Transcribe the full listing so that each line reads as it does in the original.

Top of DATA LISTING

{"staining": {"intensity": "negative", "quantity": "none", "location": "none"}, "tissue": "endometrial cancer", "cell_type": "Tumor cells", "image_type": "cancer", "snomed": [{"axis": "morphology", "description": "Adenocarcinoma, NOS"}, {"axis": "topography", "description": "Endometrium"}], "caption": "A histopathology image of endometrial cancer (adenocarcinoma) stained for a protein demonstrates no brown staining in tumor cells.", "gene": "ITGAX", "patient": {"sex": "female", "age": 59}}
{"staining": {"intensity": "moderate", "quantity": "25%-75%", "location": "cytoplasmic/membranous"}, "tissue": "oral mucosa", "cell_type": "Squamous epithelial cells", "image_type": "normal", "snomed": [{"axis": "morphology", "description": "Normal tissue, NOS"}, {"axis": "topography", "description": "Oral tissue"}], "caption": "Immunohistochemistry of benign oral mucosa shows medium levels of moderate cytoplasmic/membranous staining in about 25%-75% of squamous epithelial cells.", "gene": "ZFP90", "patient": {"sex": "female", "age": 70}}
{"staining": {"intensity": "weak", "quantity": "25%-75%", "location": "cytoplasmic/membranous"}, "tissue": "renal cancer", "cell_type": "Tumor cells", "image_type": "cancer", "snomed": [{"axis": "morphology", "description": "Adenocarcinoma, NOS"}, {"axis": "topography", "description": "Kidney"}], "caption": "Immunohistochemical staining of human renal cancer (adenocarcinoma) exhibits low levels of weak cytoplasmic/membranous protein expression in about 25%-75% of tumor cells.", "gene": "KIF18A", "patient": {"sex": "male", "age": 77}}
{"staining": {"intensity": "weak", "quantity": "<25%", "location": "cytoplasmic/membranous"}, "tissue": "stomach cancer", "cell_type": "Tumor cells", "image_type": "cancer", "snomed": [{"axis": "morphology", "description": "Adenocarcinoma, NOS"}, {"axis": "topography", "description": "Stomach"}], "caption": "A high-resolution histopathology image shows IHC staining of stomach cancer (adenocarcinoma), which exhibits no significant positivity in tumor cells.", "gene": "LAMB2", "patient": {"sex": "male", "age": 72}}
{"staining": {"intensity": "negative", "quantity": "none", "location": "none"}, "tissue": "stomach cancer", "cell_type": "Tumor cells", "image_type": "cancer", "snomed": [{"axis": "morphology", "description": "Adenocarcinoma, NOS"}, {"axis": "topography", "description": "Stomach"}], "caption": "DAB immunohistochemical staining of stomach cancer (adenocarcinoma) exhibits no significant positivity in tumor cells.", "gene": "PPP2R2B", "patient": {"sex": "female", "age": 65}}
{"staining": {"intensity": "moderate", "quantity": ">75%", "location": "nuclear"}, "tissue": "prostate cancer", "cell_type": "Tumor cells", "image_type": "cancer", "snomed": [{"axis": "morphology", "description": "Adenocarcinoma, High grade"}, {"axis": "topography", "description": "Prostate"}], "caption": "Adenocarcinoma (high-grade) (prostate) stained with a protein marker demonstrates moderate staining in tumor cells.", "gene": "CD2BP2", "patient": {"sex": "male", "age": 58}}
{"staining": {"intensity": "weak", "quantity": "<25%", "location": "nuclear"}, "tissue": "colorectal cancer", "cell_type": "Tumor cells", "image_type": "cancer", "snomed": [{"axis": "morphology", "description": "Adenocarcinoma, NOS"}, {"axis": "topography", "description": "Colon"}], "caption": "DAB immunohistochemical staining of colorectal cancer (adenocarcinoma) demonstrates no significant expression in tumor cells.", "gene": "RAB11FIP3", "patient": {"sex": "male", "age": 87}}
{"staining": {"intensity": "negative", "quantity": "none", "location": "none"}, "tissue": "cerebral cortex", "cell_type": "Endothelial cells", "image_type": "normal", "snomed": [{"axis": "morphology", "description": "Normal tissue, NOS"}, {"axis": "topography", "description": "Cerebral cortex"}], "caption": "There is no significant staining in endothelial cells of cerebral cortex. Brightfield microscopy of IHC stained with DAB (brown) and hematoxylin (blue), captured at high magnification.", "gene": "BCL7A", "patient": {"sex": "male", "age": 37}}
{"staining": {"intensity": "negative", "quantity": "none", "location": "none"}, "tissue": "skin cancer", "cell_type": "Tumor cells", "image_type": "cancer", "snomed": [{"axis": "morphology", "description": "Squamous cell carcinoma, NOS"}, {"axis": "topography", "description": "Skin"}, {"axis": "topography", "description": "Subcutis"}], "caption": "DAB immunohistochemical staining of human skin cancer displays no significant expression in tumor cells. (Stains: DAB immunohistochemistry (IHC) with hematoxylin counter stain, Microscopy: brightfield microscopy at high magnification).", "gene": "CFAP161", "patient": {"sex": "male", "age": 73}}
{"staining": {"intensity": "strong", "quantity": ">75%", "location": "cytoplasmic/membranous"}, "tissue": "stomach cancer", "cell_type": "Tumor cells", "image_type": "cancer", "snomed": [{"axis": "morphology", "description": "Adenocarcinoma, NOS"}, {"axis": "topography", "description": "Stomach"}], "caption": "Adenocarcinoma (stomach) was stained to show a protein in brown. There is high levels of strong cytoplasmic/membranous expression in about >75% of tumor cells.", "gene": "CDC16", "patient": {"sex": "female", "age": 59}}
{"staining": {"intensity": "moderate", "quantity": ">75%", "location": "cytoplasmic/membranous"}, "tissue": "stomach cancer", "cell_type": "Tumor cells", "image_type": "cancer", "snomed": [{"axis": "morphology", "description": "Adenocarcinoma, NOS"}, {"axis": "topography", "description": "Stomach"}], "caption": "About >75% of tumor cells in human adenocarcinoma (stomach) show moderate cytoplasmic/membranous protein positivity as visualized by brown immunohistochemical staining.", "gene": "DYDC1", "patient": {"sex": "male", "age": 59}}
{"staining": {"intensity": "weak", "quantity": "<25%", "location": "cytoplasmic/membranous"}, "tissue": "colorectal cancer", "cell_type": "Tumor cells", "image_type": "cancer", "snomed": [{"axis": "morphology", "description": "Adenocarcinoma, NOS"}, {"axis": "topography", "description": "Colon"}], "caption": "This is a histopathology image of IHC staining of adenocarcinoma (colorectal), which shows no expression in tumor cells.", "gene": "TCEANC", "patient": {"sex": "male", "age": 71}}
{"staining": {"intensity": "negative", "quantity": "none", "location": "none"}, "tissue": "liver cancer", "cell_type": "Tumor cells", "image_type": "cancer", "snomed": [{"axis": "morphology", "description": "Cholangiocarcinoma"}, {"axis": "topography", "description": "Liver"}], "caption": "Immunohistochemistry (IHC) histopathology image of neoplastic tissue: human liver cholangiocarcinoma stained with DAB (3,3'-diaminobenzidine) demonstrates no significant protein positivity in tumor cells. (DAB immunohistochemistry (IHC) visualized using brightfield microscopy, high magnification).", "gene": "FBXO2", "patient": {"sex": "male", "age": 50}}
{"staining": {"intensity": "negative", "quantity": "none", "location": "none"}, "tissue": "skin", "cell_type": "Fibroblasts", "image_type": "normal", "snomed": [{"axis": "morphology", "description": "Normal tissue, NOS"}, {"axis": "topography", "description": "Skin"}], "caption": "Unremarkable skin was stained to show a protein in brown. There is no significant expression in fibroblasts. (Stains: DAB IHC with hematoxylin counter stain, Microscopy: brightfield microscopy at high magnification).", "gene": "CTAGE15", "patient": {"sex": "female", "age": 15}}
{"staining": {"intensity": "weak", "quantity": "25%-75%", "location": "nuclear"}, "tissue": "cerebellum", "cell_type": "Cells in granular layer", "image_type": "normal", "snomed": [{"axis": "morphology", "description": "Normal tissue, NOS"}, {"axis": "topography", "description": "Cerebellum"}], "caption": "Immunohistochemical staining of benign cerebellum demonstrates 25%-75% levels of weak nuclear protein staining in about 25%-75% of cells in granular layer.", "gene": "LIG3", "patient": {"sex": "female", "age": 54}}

Bottom of DATA LISTING

## [ANSWER FOR THIS EXERCISE]
{"staining": {"intensity": "negative", "quantity": "none", "location": "none"}, "tissue": "endometrial cancer", "cell_type": "Tumor cells", "image_type": "cancer", "snomed": [{"axis": "morphology", "description": "Adenocarcinoma, NOS"}, {"axis": "topography", "description": "Endometrium"}], "caption": "A histopathology image of endometrial cancer (adenocarcinoma) stained for a protein demonstrates no brown staining in tumor cells.", "gene": "ITGAX", "patient": {"sex": "female", "age": 59}}
{"staining": {"intensity": "moderate", "quantity": "25%-75%", "location": "cytoplasmic/membranous"}, "tissue": "oral mucosa", "cell_type": "Squamous epithelial cells", "image_type": "normal", "snomed": [{"axis": "morphology", "description": "Normal tissue, NOS"}, {"axis": "topography", "description": "Oral tissue"}], "caption": "Immunohistochemistry of benign oral mucosa shows medium levels of moderate cytoplasmic/membranous staining in about 25%-75% of squamous epithelial cells.", "gene": "ZFP90", "patient": {"sex": "female", "age": 70}}
{"staining": {"intensity": "weak", "quantity": "25%-75%", "location": "cytoplasmic/membranous"}, "tissue": "renal cancer", "cell_type": "Tumor cells", "image_type": "cancer", "snomed": [{"axis": "morphology", "description": "Adenocarcinoma, NOS"}, {"axis": "topography", "description": "Kidney"}], "caption": "Immunohistochemical staining of human renal cancer (adenocarcinoma) exhibits low levels of weak cytoplasmic/membranous protein expression in about 25%-75% of tumor cells.", "gene": "KIF18A", "patient": {"sex": "male", "age": 77}}
{"staining": {"intensity": "weak", "quantity": "<25%", "location": "cytoplasmic/membranous"}, "tissue": "stomach cancer", "cell_type": "Tumor cells", "image_type": "cancer", "snomed": [{"axis": "morphology", "description": "Adenocarcinoma, NOS"}, {"axis": "topography", "description": "Stomach"}], "caption": "A high-resolution histopathology image shows IHC staining of stomach cancer (adenocarcinoma), which exhibits no significant positivity in tumor cells.", "gene": "LAMB2", "patient": {"sex": "male", "age": 72}}
{"staining": {"intensity": "negative", "quantity": "none", "location": "none"}, "tissue": "stomach cancer", "cell_type": "Tumor cells", "image_type": "cancer", "snomed": [{"axis": "morphology", "description": "Adenocarcinoma, NOS"}, {"axis": "topography", "description": "Stomach"}], "caption": "DAB immunohistochemical staining of stomach cancer (adenocarcinoma) exhibits no significant positivity in tumor cells.", "gene": "PPP2R2B", "patient": {"sex": "female", "age": 65}}
{"staining": {"intensity": "moderate", "quantity": ">75%", "location": "nuclear"}, "tissue": "prostate cancer", "cell_type": "Tumor cells", "image_type": "cancer", "snomed": [{"axis": "morphology", "description": "Adenocarcinoma, High grade"}, {"axis": "topography", "description": "Prostate"}], "caption": "Adenocarcinoma (high-grade) (prostate) stained with a protein marker demonstrates moderate staining in tumor cells.", "gene": "CD2BP2", "patient": {"sex": "male", "age": 58}}
{"staining": {"intensity": "weak", "quantity": "<25%", "location": "nuclear"}, "tissue": "colorectal cancer", "cell_type": "Tumor cells", "image_type": "cancer", "snomed": [{"axis": "morphology", "description": "Adenocarcinoma, NOS"}, {"axis": "topography", "description": "Colon"}], "caption": "DAB immunohistochemical staining of colorectal cancer (adenocarcinoma) demonstrates no significant expression in tumor cells.", "gene": "RAB11FIP3", "patient": {"sex": "male", "age": 87}}
{"staining": {"intensity": "negative", "quantity": "none", "location": "none"}, "tissue": "cerebral cortex", "cell_type": "Endothelial cells", "image_type": "normal", "snomed": [{"axis": "morphology", "description": "Normal tissue, NOS"}, {"axis": "topography", "description": "Cerebral cortex"}], "caption": "There is no significant staining in endothelial cells of cerebral cortex. Brightfield microscopy of IHC stained with DAB (brown) and hematoxylin (blue), captured at high magnification.", "gene": "BCL7A", "patient": {"sex": "male", "age": 37}}
{"staining": {"intensity": "negative", "quantity": "none", "location": "none"}, "tissue": "skin cancer", "cell_type": "Tumor cells", "image_type": "cancer", "snomed": [{"axis": "morphology", "description": "Squamous cell carcinoma, NOS"}, {"axis": "topography", "description": "Skin"}, {"axis": "topography", "description": "Subcutis"}], "caption": "DAB immunohistochemical staining of human skin cancer displays no significant expression in tumor cells. (Stains: DAB immunohistochemistry (IHC) with hematoxylin counter stain, Microscopy: brightfield microscopy at high magnification).", "gene": "CFAP161", "patient": {"sex": "male", "age": 73}}
{"staining": {"intensity": "strong", "quantity": ">75%", "location": "cytoplasmic/membranous"}, "tissue": "stomach cancer", "cell_type": "Tumor cells", "image_type": "cancer", "snomed": [{"axis": "morphology", "description": "Adenocarcinoma, NOS"}, {"axis": "topography", "description": "Stomach"}], "caption": "Adenocarcinoma (stomach) was stained to show a protein in brown. There is high levels of strong cytoplasmic/membranous expression in about >75% of tumor cells.", "gene": "CDC16", "patient": {"sex": "female", "age": 59}}
{"staining": {"intensity": "moderate", "quantity": ">75%", "location": "cytoplasmic/membranous"}, "tissue": "stomach cancer", "cell_type": "Tumor cells", "image_type": "cancer", "snomed": [{"axis": "morphology", "description": "Adenocarcinoma, NOS"}, {"axis": "topography", "description": "Stomach"}], "caption": "About >75% of tumor cells in human adenocarcinoma (stomach) show moderate cytoplasmic/membranous protein positivity as visualized by brown immunohistochemical staining.", "gene": "DYDC1", "patient": {"sex": "male", "age": 59}}
{"staining": {"intensity": "weak", "quantity": "<25%", "location": "cytoplasmic/membranous"}, "tissue": "colorectal cancer", "cell_type": "Tumor cells", "image_type": "cancer", "snomed": [{"axis": "morphology", "description": "Adenocarcinoma, NOS"}, {"axis": "topography", "description": "Colon"}], "caption": "This is a histopathology image of IHC staining of adenocarcinoma (colorectal), which shows no expression in tumor cells.", "gene": "TCEANC", "patient": {"sex": "male", "age": 71}}
{"staining": {"intensity": "negative", "quantity": "none", "location": "none"}, "tissue": "liver cancer", "cell_type": "Tumor cells", "image_type": "cancer", "snomed": [{"axis": "morphology", "description": "Cholangiocarcinoma"}, {"axis": "topography", "description": "Liver"}], "caption": "Immunohistochemistry (IHC) histopathology image of neoplastic tissue: human liver cholangiocarcinoma stained with DAB (3,3'-diaminobenzidine) demonstrates no significant protein positivity in tumor cells. (DAB immunohistochemistry (IHC) visualized using brightfield microscopy, high magnification).", "gene": "FBXO2", "patient": {"sex": "male", "age": 50}}
{"staining": {"intensity": "negative", "quantity": "none", "location": "none"}, "tissue": "skin", "cell_type": "Fibroblasts", "image_type": "normal", "snomed": [{"axis": "morphology", "description": "Normal tissue, NOS"}, {"axis": "topography", "description": "Skin"}], "caption": "Unremarkable skin was stained to show a protein in brown. There is no significant expression in fibroblasts. (Stains: DAB IHC with hematoxylin counter stain, Microscopy: brightfield microscopy at high magnification).", "gene": "CTAGE15", "patient": {"sex": "female", "age": 15}}
{"staining": {"intensity": "weak", "quantity": "25%-75%", "location": "nuclear"}, "tissue": "cerebellum", "cell_type": "Cells in granular layer", "image_type": "normal", "snomed": [{"axis": "morphology", "description": "Normal tissue, NOS"}, {"axis": "topography", "description": "Cerebellum"}], "caption": "Immunohistochemical staining of benign cerebellum demonstrates 25%-75% levels of weak nuclear protein staining in about 25%-75% of cells in granular layer.", "gene": "LIG3", "patient": {"sex": "female", "age": 54}}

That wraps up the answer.